The Gabonese citizen coalition, COPIL CITOYEN, has given the country’s government and parliament up to Jan. 10, 2022 to rescind its strict COVID-19 measures and revert to a “more responsible, consensual, more proportionate and less politicisation of the COVID-19 pandemic.”
During a meeting in the country’s capital, Libreville, on Monday, Jan. 3, members of COPIL CITOYEN appreciated the Dec. 31, 2021 decision Number 045/CC by the country’s Constitutional Court that annulled Prime Ministerial Arrete Number 0685/PM of Dec. 24, 2021 but decided to take its fight to a new level.
According to Geoffroy Foumboula Libeka Makosso, the spokesperson of COPIL CITOYEN, “after the deadline, COPIL CITOYEN reserves the right to engage at any moment, all actions that it would judge necessary with a view to obtaining satisfaction for our demands.”
COPIL CITOYEN is now demanding that government publishes “without delay, the report of the parliamentary inquiry on the management of COVID-19 funds to throw light and educate public opinion on the unconventional management of financial resources put at the disposal of the government Committee for the Fight Against the Coronavirus (COPIL) within the context of the national plan for the fight against the pandemic.”
Within this context, COPIL CITOYEN, “in the name of the principle of citizen control of public action, demands the examination of all the reports on the management of funds at the disposal of the government Committee for the Fight Against the Coronavirus (COPIL) since the beginning of the pandemic.”
COPIL CITOYEN is also calling on the government to lift the health state of emergency at the end of the legal duration of the current term which must not exceed 45 days.
It also calls on the government to immediately and unconditionally abandon the charging of 50,000 FCFA for VIP PCR tests and also delay, unconditionally abandon its instauration of special travel authorisations which violate pertinent constitutional dispositions concerning free movement of citizens within the national territory.

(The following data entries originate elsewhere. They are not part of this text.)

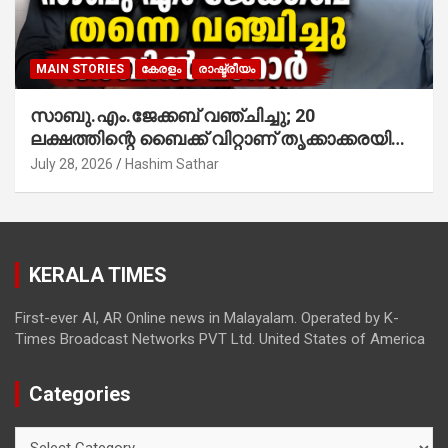
MAIN STORIES
കേരളം
രാഷ്ട്രീയം
സാബു.എം.ജേക്കബ് വഞ്ചിച്ചു; 20
ലക്ഷത്തിന്റെ ബൈക്ക് വിറ്റാണ് തൃക്കാക്കരയില്‍
മത്സരിച്ചത്! പ്രചാരണത്തിന് രണ്ടേ രണ്ടുപേര്‍
July 28, 2026
Hashim Sathar
മാത്രമാണ് ഉണ്ടായിരുന്നത്; സാബുവിന്റേത്
വ്യക്തിപരമായ നേട്ടത്തിനുള്ള പാര്‍ട്ടി;
ഇപ്പോള്‍ ഫോണ്‍ വിളിച്ചാല്‍ എടുക്കില്ല;
തിരഞ്ഞെടുപ്പിലെ ദുരനുഭവങ്ങള്‍ തുറന്നടിച്ച്
KERALA TIMES
അഖില്‍ മാരാര്‍ ട്വന്റി 20 വിട്ടു
First-ever AI, AR Online news in Malayalam. Operated by K-
Times Broadcast Networks PVT Ltd. United States of America
Categories
Categories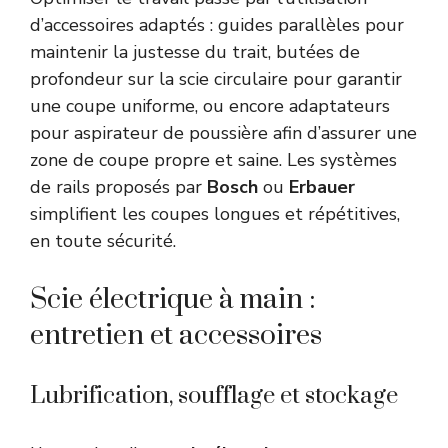
d’accessoires adaptés : guides parallèles pour
maintenir la justesse du trait, butées de
profondeur sur la scie circulaire pour garantir
une coupe uniforme, ou encore adaptateurs
pour aspirateur de poussière afin d’assurer une
zone de coupe propre et saine. Les systèmes
de rails proposés par
Bosch
ou
Erbauer
simplifient les coupes longues et répétitives,
en toute sécurité.
Scie électrique à main :
entretien et accessoires
Lubrification, soufflage et stockage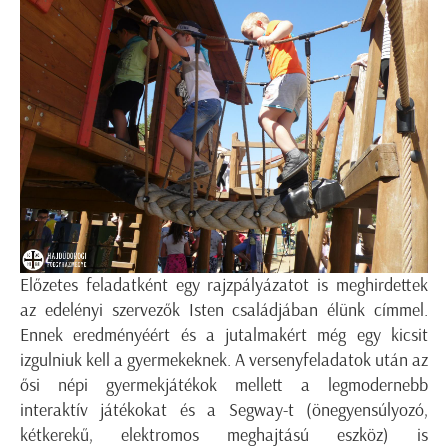
Előzetes feladatként egy rajzpályázatot is meghirdettek
az edelényi szervezők Isten családjában élünk címmel.
Ennek eredményéért és a jutalmakért még egy kicsit
izgulniuk kell a gyermekeknek. A versenyfeladatok után az
ősi népi gyermekjátékok mellett a legmodernebb
interaktív játékokat és a Segway-t (önegyensúlyozó,
kétkerekű, elektromos meghajtású eszköz) is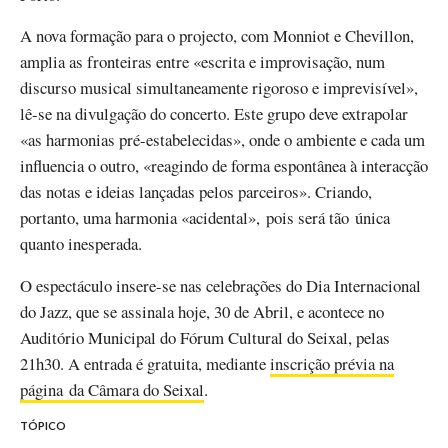
A nova formação para o projecto, com Monniot e Chevillon,
amplia as fronteiras entre «escrita e improvisação, num
discurso musical simultaneamente rigoroso e imprevisível»,
lê-se na divulgação do concerto. Este grupo deve extrapolar
«as harmonias pré-estabelecidas», onde o ambiente e cada um
influencia o outro, «reagindo de forma espontânea à interacção
das notas e ideias lançadas pelos parceiros». Criando,
portanto, uma harmonia «acidental», pois será tão única
quanto inesperada.
O espectáculo insere-se nas celebrações do Dia Internacional
do Jazz, que se assinala hoje, 30 de Abril, e acontece no
Auditório Municipal do Fórum Cultural do Seixal, pelas
21h30. A entrada é gratuita, mediante
inscrição prévia na
página da Câmara do Seixal
.
TÓPICO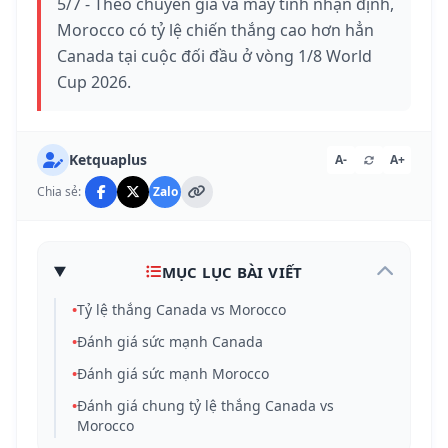
5/7 - Theo chuyên gia và máy tính nhận định,
Morocco có tỷ lệ chiến thắng cao hơn hẳn
Canada tại cuộc đối đầu ở vòng 1/8 World
Cup 2026.
Ketquaplus
A-
A+
Chia sẻ:
Zalo
MỤC LỤC BÀI VIẾT
•
Tỷ lệ thắng Canada vs Morocco
•
Đánh giá sức mạnh Canada
•
Đánh giá sức mạnh Morocco
•
Đánh giá chung tỷ lệ thắng Canada vs
Morocco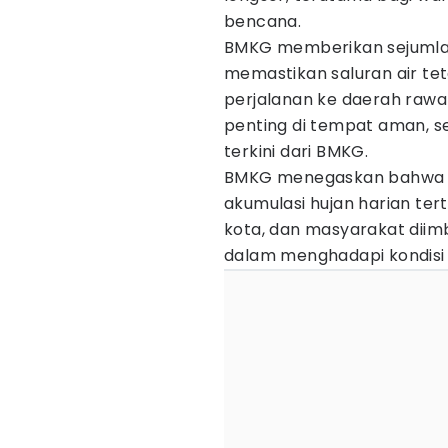
bencana.
BMKG memberikan sejumlah 
memastikan saluran air tet
perjalanan ke daerah rawa
penting di tempat aman, s
terkini dari BMKG.
BMKG menegaskan bahwa per
akumulasi hujan harian ter
kota, dan masyarakat dii
dalam menghadapi kondisi 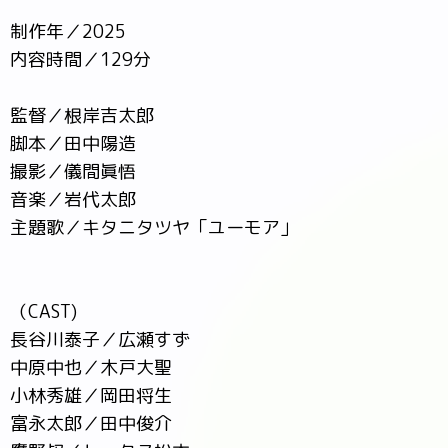
制作年／2025
内容時間／129分
監督／根岸吉太郎
脚本／田中陽造
撮影／儀間眞悟
音楽／岩代太郎
主題歌／キタニタツヤ「ユーモア」
（CAST)
長谷川泰子／広瀬すず
中原中也／木戸大聖
小林秀雄／岡田将生
富永太郎／田中俊介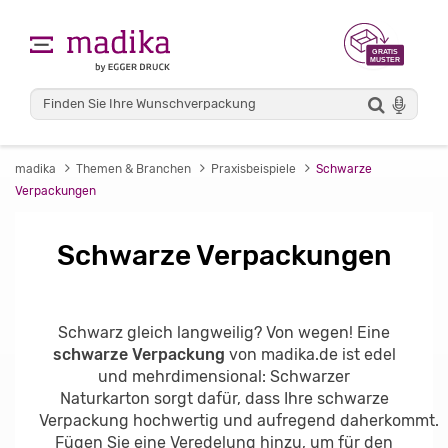
madika
Themen & Branchen
Praxisbeispiele
Schwarze
Verpackungen
Schwarze Verpackungen
Schwarz gleich langweilig? Von wegen! Eine
schwarze Verpackung
von madika.de ist edel
und mehrdimensional: Schwarzer
Naturkarton sorgt dafür, dass Ihre schwarze
Verpackung hochwertig und aufregend daherkommt.
Fügen Sie eine Veredelung hinzu, um für den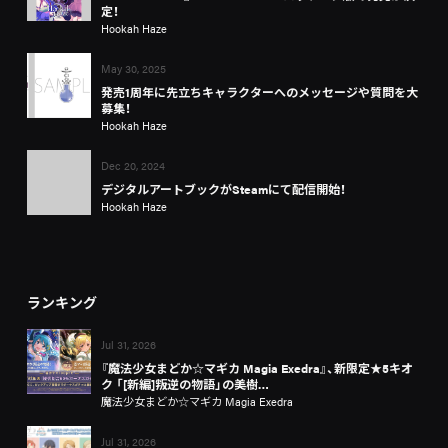
定！
Hookah Haze
May 30, 2025
発売1周年に先立ちキャラクターへのメッセージや質問を大
募集！
Hookah Haze
Dec 20, 2024
デジタルアートブックがSteamにて配信開始！
Hookah Haze
ランキング
Jul 31, 2026
『魔法少女まどか☆マギカ Magia Exedra』、新限定★5キオ
ク 「[新編]叛逆の物語」の美樹…
魔法少女まどか☆マギカ Magia Exedra
Jul 31, 2026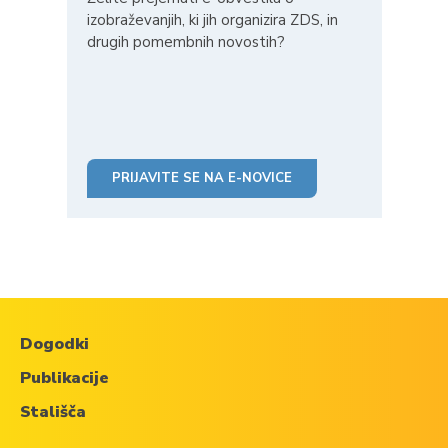
izobraževanjih, ki jih organizira ZDS, in
drugih pomembnih novostih?
PRIJAVITE SE NA E-NOVICE
Dogodki
Publikacije
Stališča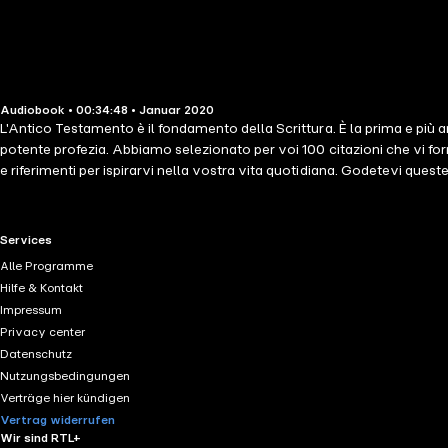
Audiobook • 00:34:48 • Januar 2020
L'Antico Testamento è il fondamento della Scrittura. È la prima e più ant
potente profezia. Abbiamo selezionato per voi 100 citazioni che vi fo
e riferimenti per ispirarvi nella vostra vita quotidiana. Godetevi queste
RTL+ useful links.
Services
Alle Programme
Hilfe & Kontakt
Impressum
Privacy center
Datenschutz
Nutzungsbedingungen
Verträge hier kündigen
Vertrag widerrufen
Wir sind RTL+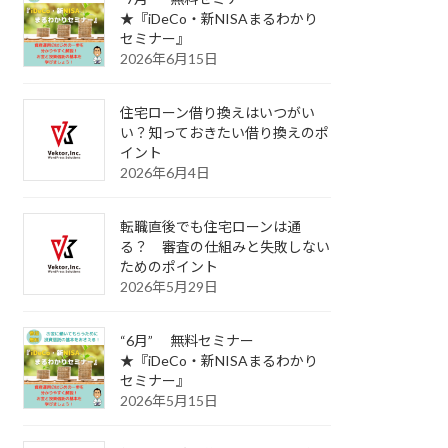
★『iDeCo・新NISAまるわかり
セミナー』
2026年6月15日
住宅ローン借り換えはいつがい
い？知っておきたい借り換えのポ
イント
2026年6月4日
転職直後でも住宅ローンは通
る？ 審査の仕組みと失敗しない
ためのポイント
2026年5月29日
“6月” 無料セミナー
★『iDeCo・新NISAまるわかり
セミナー』
2026年5月15日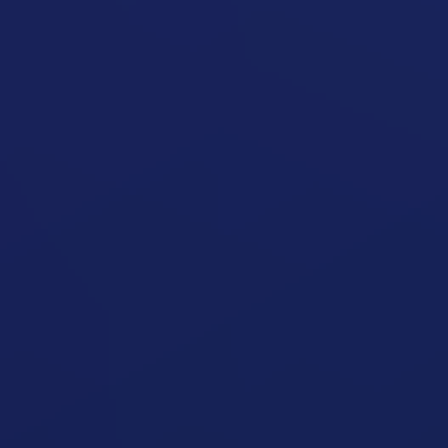
Izomvesztés Fogyás Közben
Cikk megynyitása
Nem Nő Az Izmom
Cikk megynyitása
Fáradt Vagyok Kalóriadeficitben
Cikk megynyitása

The citizen coalition has also called on the government to replace the health state of emergency with a temporary national programme for the prevention and fight against the COVID-19, whose duration should not exceed the end of the pandemic.
Meanwhile, in a related development, there is an ongoing imbroglio between the government and the country’s Constitutional Court which began on Dec. 15, 2021 when the court ruled in favour of COPIL CITOYEN, which had prayed the court to nullify a government decision to impose new anti-coronavirus barrier measures effective Dec. 15, 2021.
The most contentious parts of the measures include the mandatory presentation of health passes such as an anti-COVID-19 vaccination card and PCR test results before being granted access to public offices as well as the very high cost of the tests which rose from being free of charge to 20,000 FCFA (about 40 US dollars) for ordinary tests and from 20,000 FCFA to 50,000 FCFA (about 100 US dollars) for VIP tests.
In the face of the government’s determination to ‘force’ the measures on the citizens, the Constitutional Court on Dec. 24, 2021 reiterated its decision to suspend the COVID-19 measures imposed by the government.
However, on the same day the Constitutional Court ordered the suspension of the measures after having declared them unconstitutional, the government re-imposed them by Arrete number 0685/PM of Dec. 24, 2021.
On Tuesday, Dec. 28, 2021, the Constitutional Court presided by its president, Marie Madeleine Mborantsuo, once again declared the measures contained in the Dec. 24, 2021 Prime Ministerial Arrete number 0685/PM as unconstitutional and ordered that they be suspended by the government.
Citing Article 85 of the country’s Constitution, the Constitutional Court agreed with COPIL CITOYEN that the measures were a threat to freedom.